Implementation suggestions would be nice, no code needed. Any thoughts?

[QUOTE=EmJayJay;31259]So I had an idea where each work item reports for change and writes it down some where and if there was a change the kernel is run again until no change is reported. Now what would be the best implementation of this when speed is important.

  1. Let the kernel run through once and check for change on host side by running through the buffer where the change is reported and run again if there was change.

  2. Run the kernel X amount of times before check for change on host side by running through the buffer where the change is reported and run again if there was change.

  3. Use atomic integer to increment it during kernel execution and use while(change) loop to check if to run the loop again.
    [/QUOTE]Most likely none of those. One of the good rules of good data processing is: know your data!
    This is especially the case for CL devices, GPU in particular as they often have considerable benefits for running coherent work items.
    So if I had to do that, I’ll have the kernels build a queue using atomics so a further host call can enqueue more processing in blocks. But you would need readbacks… or CL2 pipes maybe or an hypotetical clEnqueueNDRangeIndirect which does not exist.

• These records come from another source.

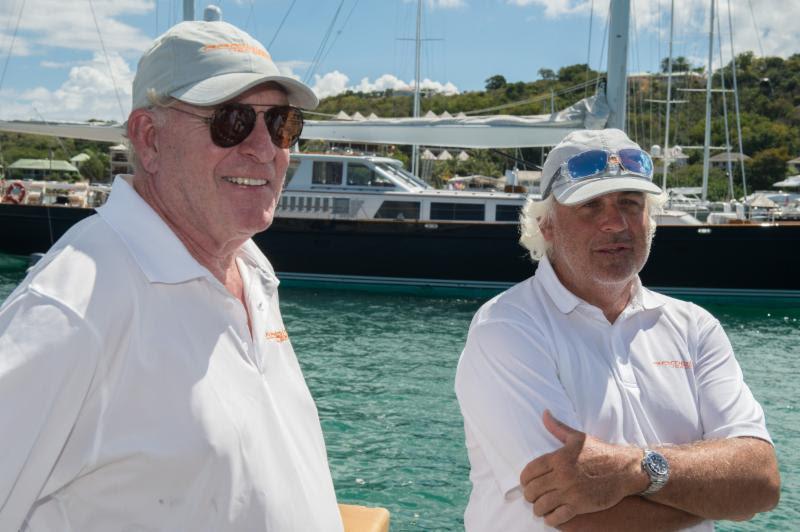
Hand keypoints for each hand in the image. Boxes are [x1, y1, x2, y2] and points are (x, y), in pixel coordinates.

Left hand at [519, 411, 645, 526]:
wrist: (625, 469)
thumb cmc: (601, 452)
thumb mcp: (578, 437)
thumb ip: (557, 427)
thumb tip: (544, 413)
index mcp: (558, 458)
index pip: (529, 471)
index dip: (524, 480)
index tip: (526, 483)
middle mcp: (562, 475)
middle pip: (532, 490)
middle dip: (529, 495)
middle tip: (533, 497)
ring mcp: (571, 491)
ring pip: (541, 505)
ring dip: (538, 508)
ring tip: (540, 507)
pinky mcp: (580, 505)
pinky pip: (557, 517)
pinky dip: (551, 519)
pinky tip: (552, 516)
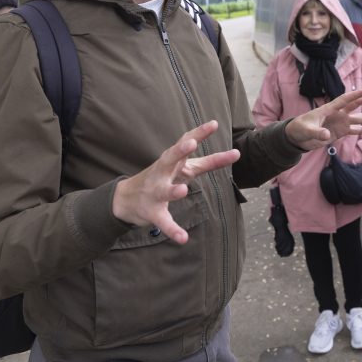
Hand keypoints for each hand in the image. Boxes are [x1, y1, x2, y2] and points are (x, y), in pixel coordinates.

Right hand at [112, 121, 239, 243]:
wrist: (125, 199)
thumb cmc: (162, 178)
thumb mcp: (184, 168)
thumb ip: (208, 162)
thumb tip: (236, 153)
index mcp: (173, 162)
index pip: (186, 143)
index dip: (200, 134)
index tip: (214, 123)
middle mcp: (163, 173)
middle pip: (170, 158)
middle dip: (179, 150)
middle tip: (191, 142)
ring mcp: (155, 192)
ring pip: (164, 190)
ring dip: (172, 191)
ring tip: (183, 191)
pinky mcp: (152, 211)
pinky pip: (163, 221)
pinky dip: (172, 229)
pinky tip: (183, 238)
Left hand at [285, 88, 361, 150]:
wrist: (298, 137)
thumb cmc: (300, 128)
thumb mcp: (307, 130)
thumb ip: (316, 132)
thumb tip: (327, 135)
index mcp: (329, 109)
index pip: (345, 100)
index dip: (356, 95)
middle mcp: (338, 114)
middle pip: (356, 105)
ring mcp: (341, 122)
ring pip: (360, 119)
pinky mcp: (341, 132)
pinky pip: (357, 130)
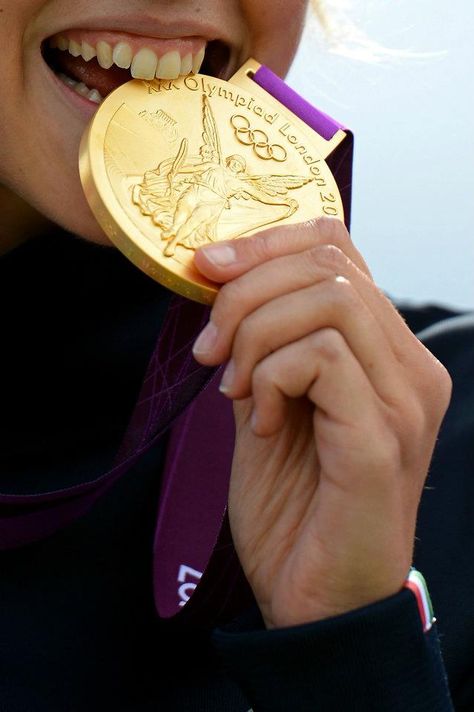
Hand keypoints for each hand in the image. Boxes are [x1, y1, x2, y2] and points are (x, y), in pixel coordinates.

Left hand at [192, 219, 450, 628]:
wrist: (312, 598)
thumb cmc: (292, 506)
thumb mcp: (268, 405)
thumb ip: (262, 346)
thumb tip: (223, 283)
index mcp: (385, 354)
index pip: (339, 250)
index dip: (266, 242)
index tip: (207, 269)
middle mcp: (409, 368)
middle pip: (329, 264)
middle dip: (245, 292)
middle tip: (210, 348)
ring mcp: (404, 400)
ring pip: (327, 299)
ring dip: (255, 336)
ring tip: (235, 390)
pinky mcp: (383, 436)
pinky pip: (320, 355)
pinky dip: (271, 378)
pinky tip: (261, 424)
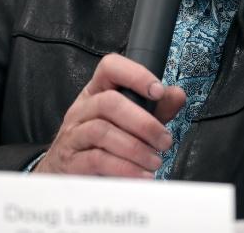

Keep in mind you can just provide your kernels an early-out path. If they are coherent this would not even require a sync.

[QUOTE=EmJayJay;31259]
I don’t know how atomics work exactly. Does its use freeze other work items processes until everyone has incremented it? Should I just use one unsigned integer which would not be atomic and have all the work items data race it when incrementing. Could it actually end up being 0 when there would be a change?[/QUOTE]Atomics map directly to hardware constructs enforcing an order of operations. Those hardware features don’t enforce a specific order but guarantee the end result will be the same as modifying the variable in some order.

That is, if you write 0x0, 0x0123, 0xabcd, 0xf000 you can be sure to read one of those values: you don’t know which one however. A non-atomic path might read (as example) 0xab23 or just garbage.

Atomics are not standard variables. You access them only by pointers and manipulate them through specific instructions (see CL1.2 - section 6.12.11 Atomic Functions for the baseline you can reasonably expect those days). It is my understanding those pointers shall be declared volatile but they work anyway for me.